Ксения Максимова: Вы себя называете русским фотографом или только родившимся в СССР?
Владимир Сычев: Я везде говорю, что я русский. Если говорить, что я француз Владимир Сычев — глупо звучит. Хотя паспорт у меня французский. Первые десять лет эмиграции я был без гражданства. Получил его благодаря великому политику Шираку, потому что он обожал русских. Когда он стал премьер-министром, он мне все устроил. С Шираком я объездил весь мир, дома у него был, фотографировал его с собачкой, с детьми,
— То есть происхождение иногда на руку играло?

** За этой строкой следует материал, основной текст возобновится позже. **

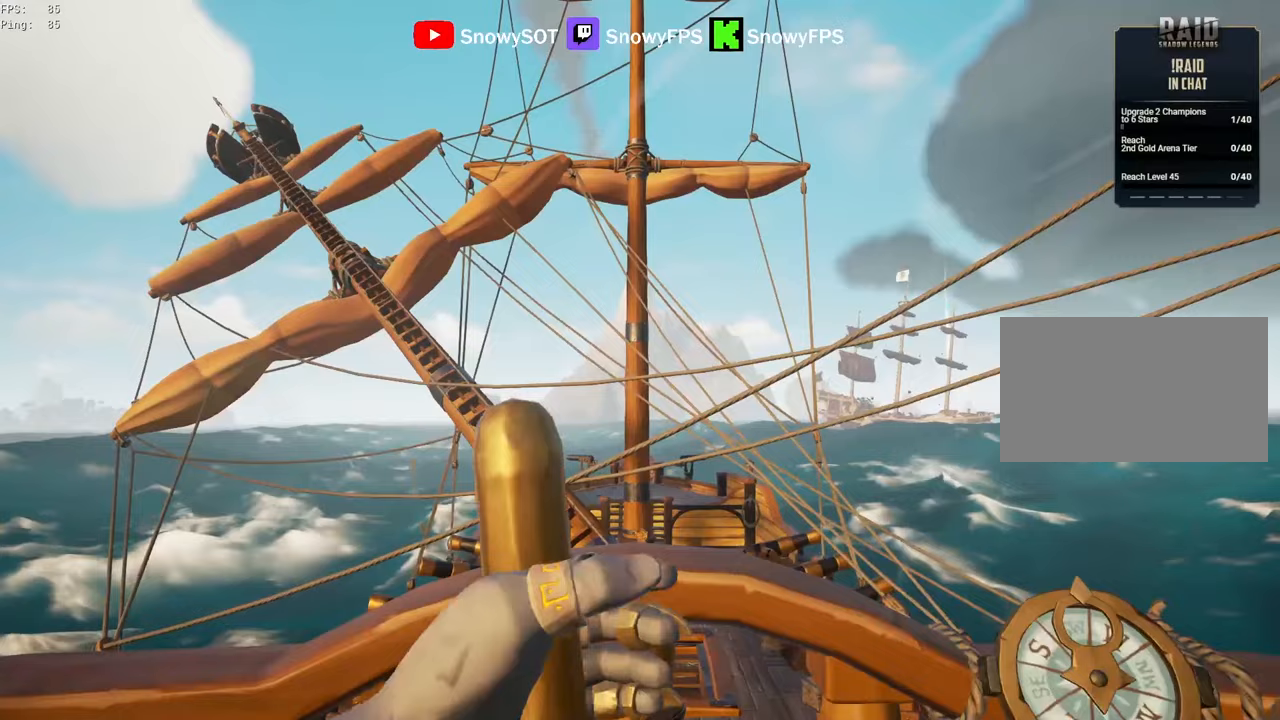
{"keys": ["a"], "mouse": [], "mouse_move": "still", "events": []}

— Ну да. Например, когда Жискар д’Эстен проиграл выборы Миттерану, я поехал к нему домой. Он выделил 20 минут на съемки и на интервью. Со мной была американская журналистка. Д’Эстен ее спросил: «Вы кто?». И, несмотря на то, что он вроде как человек культурный и весь такой charmant, сказал как отрезал: «Не люблю американцев!». И повернулся ко мне: «А вы кто? Русский?!!» — обрадовался и проговорил со мной сорок минут. Спас моей коллеге интервью.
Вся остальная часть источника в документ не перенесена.